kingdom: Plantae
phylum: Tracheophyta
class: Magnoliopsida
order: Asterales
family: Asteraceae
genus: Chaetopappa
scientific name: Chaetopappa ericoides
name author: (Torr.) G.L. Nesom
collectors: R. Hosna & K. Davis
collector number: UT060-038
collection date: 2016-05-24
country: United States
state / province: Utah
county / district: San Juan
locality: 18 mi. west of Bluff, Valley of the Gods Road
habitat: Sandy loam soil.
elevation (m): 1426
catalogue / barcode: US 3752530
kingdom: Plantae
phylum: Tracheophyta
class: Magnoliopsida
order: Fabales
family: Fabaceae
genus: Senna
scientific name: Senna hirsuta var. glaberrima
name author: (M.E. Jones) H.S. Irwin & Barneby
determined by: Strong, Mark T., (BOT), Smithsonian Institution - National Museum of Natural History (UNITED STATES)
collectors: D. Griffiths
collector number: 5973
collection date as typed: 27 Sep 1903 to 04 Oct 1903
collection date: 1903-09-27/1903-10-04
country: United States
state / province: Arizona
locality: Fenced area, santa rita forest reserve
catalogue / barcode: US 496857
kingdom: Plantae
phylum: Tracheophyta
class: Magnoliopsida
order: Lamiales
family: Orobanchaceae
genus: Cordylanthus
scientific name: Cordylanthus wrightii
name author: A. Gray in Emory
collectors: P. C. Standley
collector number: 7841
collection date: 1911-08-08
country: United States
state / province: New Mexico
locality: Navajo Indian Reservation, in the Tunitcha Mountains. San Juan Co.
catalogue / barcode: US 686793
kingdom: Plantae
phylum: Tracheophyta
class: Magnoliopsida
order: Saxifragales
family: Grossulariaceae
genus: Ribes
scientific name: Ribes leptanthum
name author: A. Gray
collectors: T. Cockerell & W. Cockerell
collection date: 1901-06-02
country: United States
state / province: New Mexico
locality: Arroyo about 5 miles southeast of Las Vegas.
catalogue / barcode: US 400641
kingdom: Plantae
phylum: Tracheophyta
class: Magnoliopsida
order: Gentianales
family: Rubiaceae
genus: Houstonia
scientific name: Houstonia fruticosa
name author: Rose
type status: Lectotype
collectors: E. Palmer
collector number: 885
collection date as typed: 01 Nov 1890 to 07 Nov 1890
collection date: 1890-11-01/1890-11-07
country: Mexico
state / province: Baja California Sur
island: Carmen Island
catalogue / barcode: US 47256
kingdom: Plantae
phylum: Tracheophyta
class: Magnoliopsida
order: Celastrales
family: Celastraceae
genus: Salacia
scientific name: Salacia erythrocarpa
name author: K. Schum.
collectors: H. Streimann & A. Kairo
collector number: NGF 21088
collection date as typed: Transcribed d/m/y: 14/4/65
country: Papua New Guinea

══════════════════════════════

- [What to do] Copy out all of the lines above word for word.

- [Written reply]
kingdom: Plantae
phylum: Tracheophyta
class: Magnoliopsida
order: Asterales
family: Asteraceae
genus: Chaetopappa
scientific name: Chaetopappa ericoides
name author: (Torr.) G.L. Nesom
collectors: R. Hosna & K. Davis
collector number: UT060-038
collection date: 2016-05-24
country: United States
state / province: Utah
county / district: San Juan
locality: 18 mi. west of Bluff, Valley of the Gods Road
habitat: Sandy loam soil.
elevation (m): 1426
catalogue / barcode: US 3752530
kingdom: Plantae
phylum: Tracheophyta
class: Magnoliopsida
order: Fabales
family: Fabaceae
genus: Senna
scientific name: Senna hirsuta var. glaberrima
name author: (M.E. Jones) H.S. Irwin & Barneby
determined by: Strong, Mark T., (BOT), Smithsonian Institution - National Museum of Natural History (UNITED STATES)
collectors: D. Griffiths
collector number: 5973
collection date as typed: 27 Sep 1903 to 04 Oct 1903
collection date: 1903-09-27/1903-10-04
country: United States
state / province: Arizona
locality: Fenced area, santa rita forest reserve
catalogue / barcode: US 496857
kingdom: Plantae
phylum: Tracheophyta
class: Magnoliopsida
order: Lamiales
family: Orobanchaceae
genus: Cordylanthus
scientific name: Cordylanthus wrightii
name author: A. Gray in Emory
collectors: P. C. Standley
collector number: 7841
collection date: 1911-08-08
country: United States
state / province: New Mexico
locality: Navajo Indian Reservation, in the Tunitcha Mountains. San Juan Co.
catalogue / barcode: US 686793
kingdom: Plantae
phylum: Tracheophyta
class: Magnoliopsida
order: Saxifragales
family: Grossulariaceae
genus: Ribes
scientific name: Ribes leptanthum
name author: A. Gray
collectors: T. Cockerell & W. Cockerell
collection date: 1901-06-02
country: United States
state / province: New Mexico
locality: Arroyo about 5 miles southeast of Las Vegas.
catalogue / barcode: US 400641
kingdom: Plantae
phylum: Tracheophyta
class: Magnoliopsida
order: Gentianales
family: Rubiaceae
genus: Houstonia
scientific name: Houstonia fruticosa
name author: Rose
type status: Lectotype
collectors: E. Palmer
collector number: 885
collection date as typed: 01 Nov 1890 to 07 Nov 1890
collection date: 1890-11-01/1890-11-07
country: Mexico
state / province: Baja California Sur
island: Carmen Island
catalogue / barcode: US 47256
kingdom: Plantae
phylum: Tracheophyta
class: Magnoliopsida
order: Celastrales
family: Celastraceae
genus: Salacia
scientific name: Salacia erythrocarpa
name author: K. Schum.
collectors: H. Streimann & A. Kairo
collector number: NGF 21088
collection date as typed: Transcribed d/m/y: 14/4/65
country: Papua New Guinea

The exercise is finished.